Einige Schüler träumen bereits groß. "Ich habe viel gelernt. Ich liebe Technologie und all das, aber durch diese Kurse habe ich spezielles Wissen vermittelt bekommen. Es ist inspirierend", sagt Emmanuel Dwamena Tenkorang, einer der Informationstechnik (IT)-Schüler.

Die amerikanische Sozialunternehmerin Patricia Wilkins investiert seit geraumer Zeit in die KI-Ausbildung für benachteiligte Jugendliche in Ghana. Ihre Organisation, Basics International, betreibt das Chorkor Digital Lab, das jungen Menschen digitale Fähigkeiten vermittelt.

"Wir haben das Programm vor wenigen Monaten gestartet, und wir haben bereits einen ersten Jahrgang von Schülern ausgebildet. Jetzt läuft ein zweiter Jahrgang mit fast 100 Schülern in drei Klassen", sagt Wilkins im Gespräch mit der Deutschen Welle (DW). "Technologie ist die Zukunft. Hier gibt es die Arbeitsplätze der Zukunft, bei denen man nicht geographisch gebunden ist. Hier kann man remote arbeiten."

Afrikas regionaler Vorstoß für KI in der Bildung

In ganz Afrika nehmen ähnliche Initiativen an Fahrt auf. Anfang November versammelten sich mehr als 1500 Bildungs- und Technologieexperten in Accra zu einer Konferenz über KI und ihre Auswirkungen auf die Bildung.

Das zentrale Thema: Die Integration von KI in Bildungssysteme, um Transformation zu fördern und jungen Menschen Zugang zu Innovation und nachhaltiger Entwicklung zu verschaffen.

Aufgabenstellung —
1. Prüfen Sie, ob die folgenden Aussagen mit dem Textauszug übereinstimmen: (a) Das Chorkor Digital Lab wird von Basics International betrieben. (b) Der zweite Jahrgang umfasst mehr als 100 Schüler. (c) Die Konferenz in Accra fand Anfang November statt. Antworten Sie jeweils mit Ja oder Nein und zitieren Sie die entscheidenden Worte wörtlich.
2. Schreiben Sie einen Abschnitt aus dem Textauszug wortgetreu ab. Beginnen Sie bei den Worten „In ganz Afrika“ und enden Sie nach den Worten „Entwicklung zu verschaffen.“.

Daten —
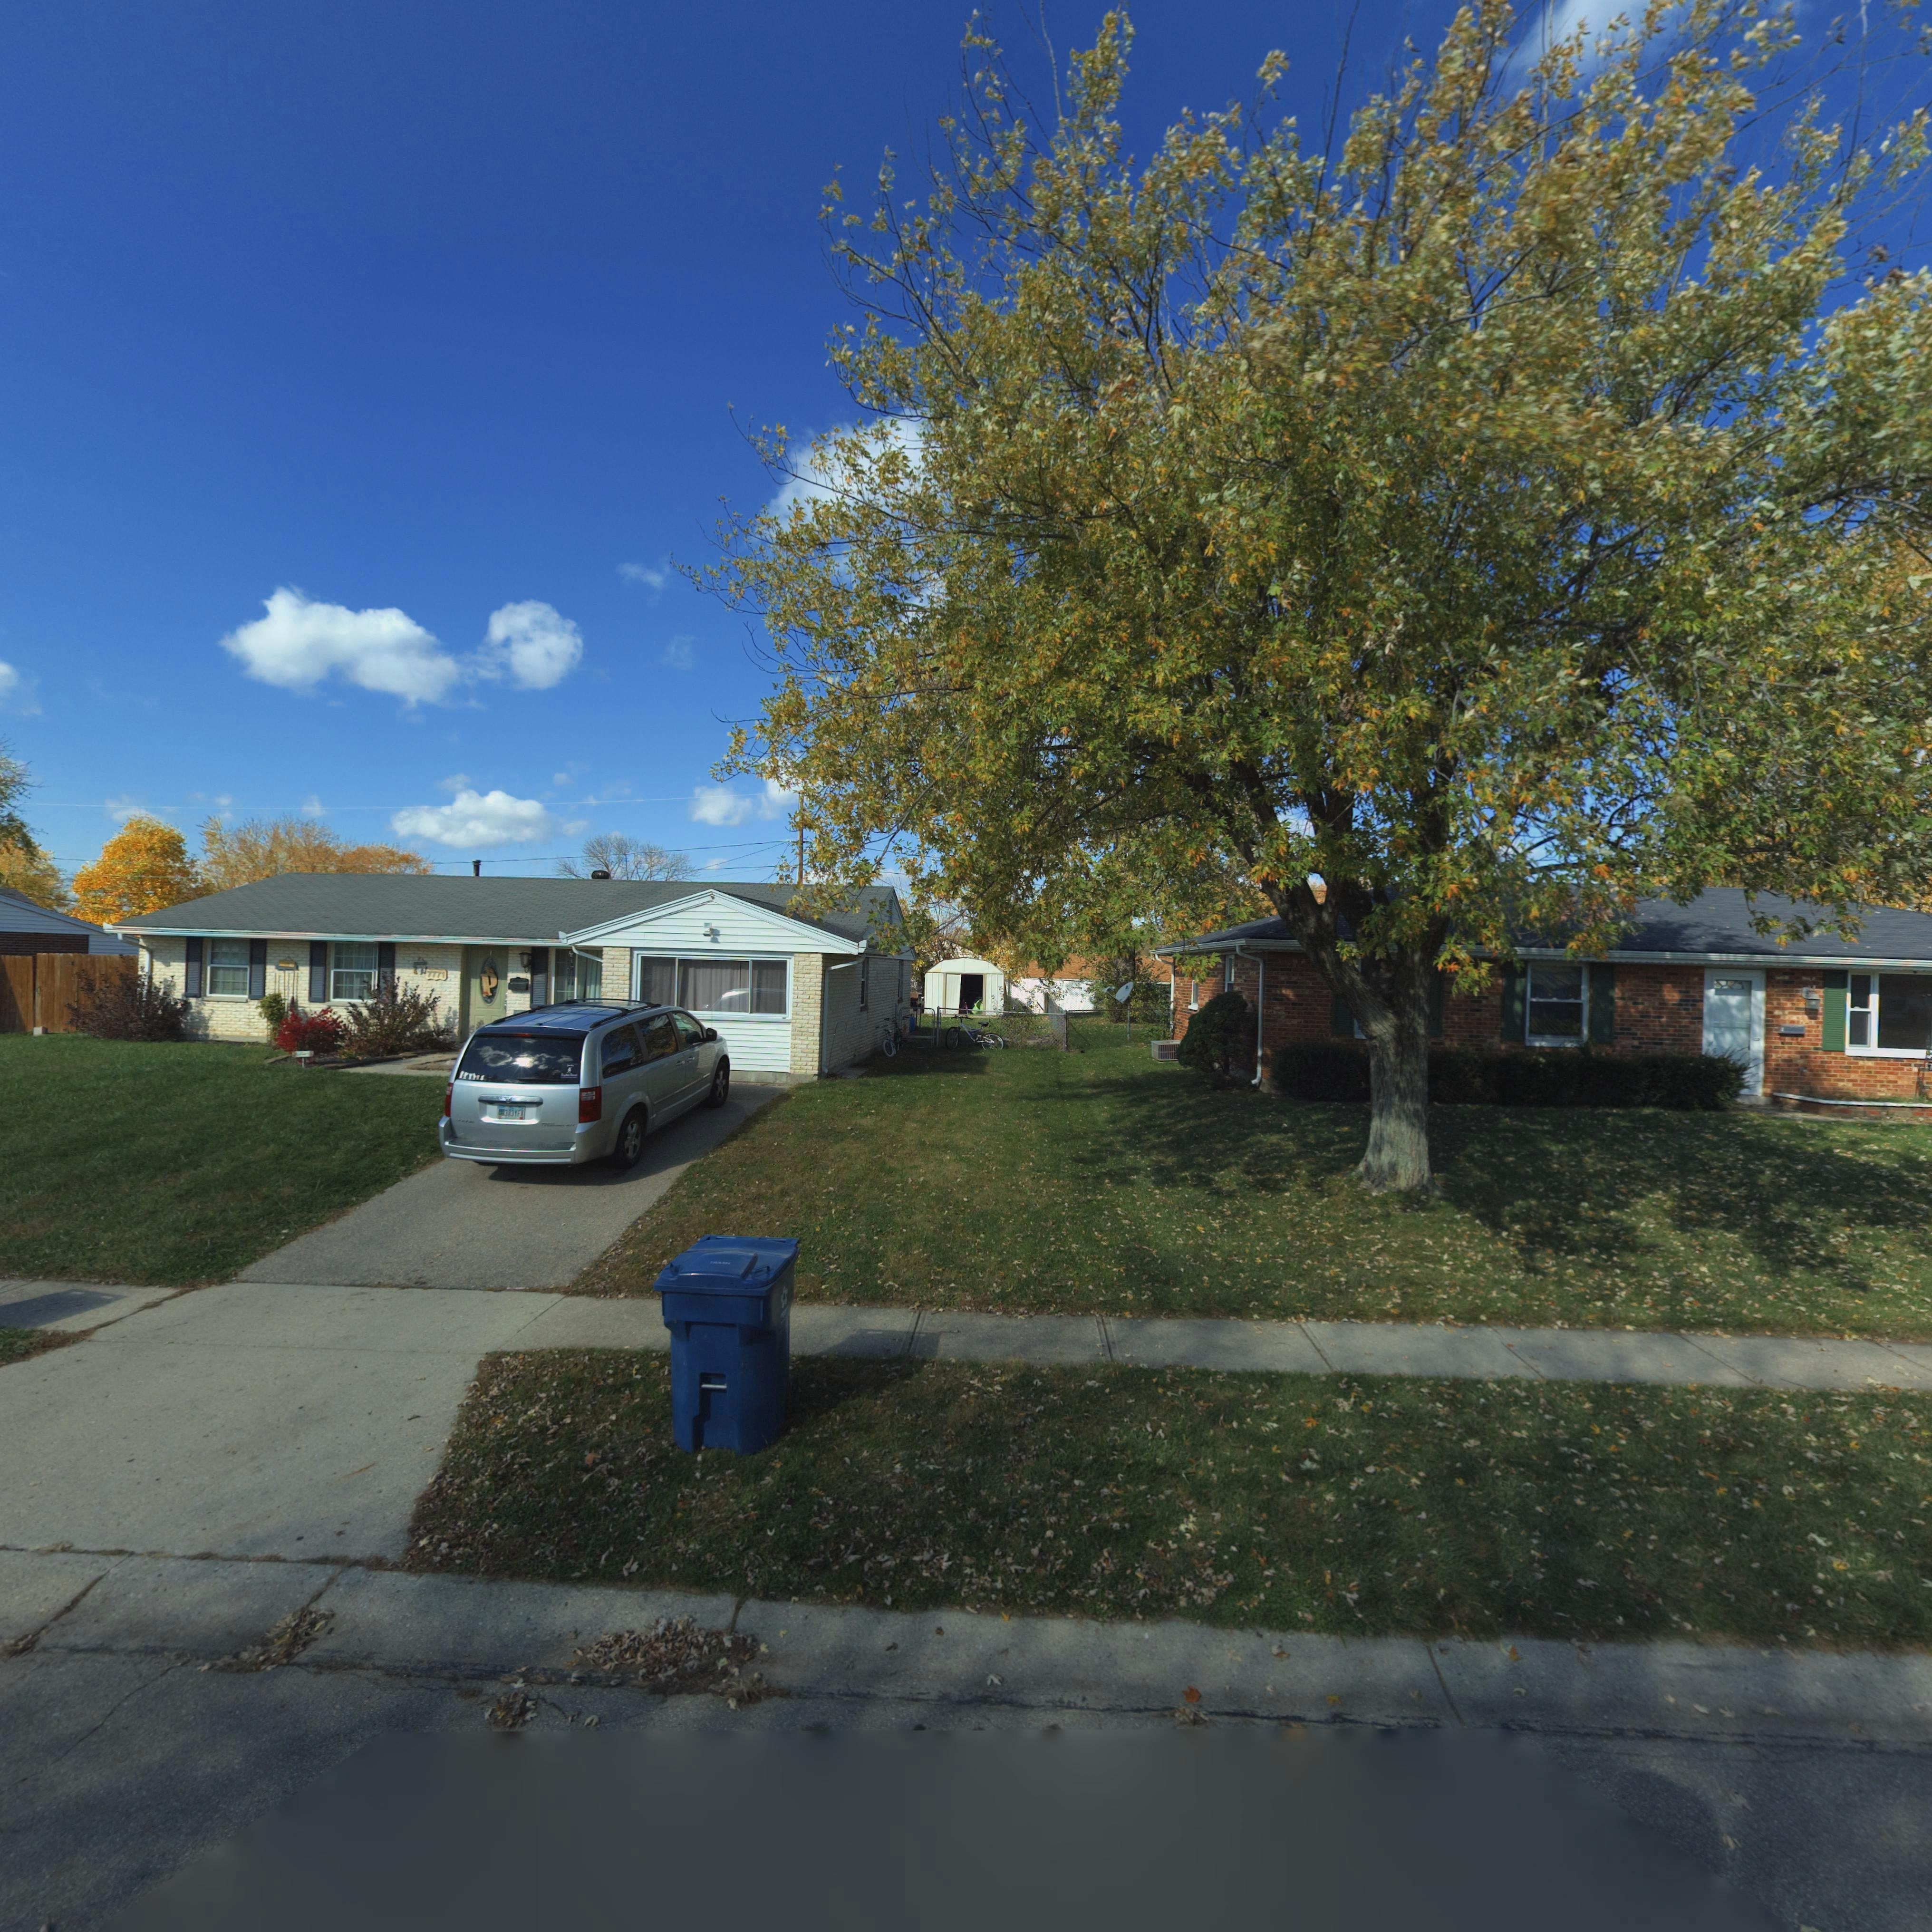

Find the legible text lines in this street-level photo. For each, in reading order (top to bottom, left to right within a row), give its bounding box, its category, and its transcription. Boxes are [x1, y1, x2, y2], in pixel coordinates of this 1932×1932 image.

[427, 971, 445, 979] StreetNumber: 7771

Lösungen —
1.
(a) Ja: „Ihre Organisation, Basics International, betreibt das Chorkor Digital Lab“
(b) Nein: „Jetzt läuft ein zweiter Jahrgang mit fast 100 Schülern in drei Klassen“
(c) Ja: „Anfang November versammelten sich mehr als 1500 Bildungs- und Technologieexperten in Accra“

2.
In ganz Afrika nehmen ähnliche Initiativen an Fahrt auf. Anfang November versammelten sich mehr als 1500 Bildungs- und Technologieexperten in Accra zu einer Konferenz über KI und ihre Auswirkungen auf die Bildung.

Das zentrale Thema: Die Integration von KI in Bildungssysteme, um Transformation zu fördern und jungen Menschen Zugang zu Innovation und nachhaltiger Entwicklung zu verschaffen.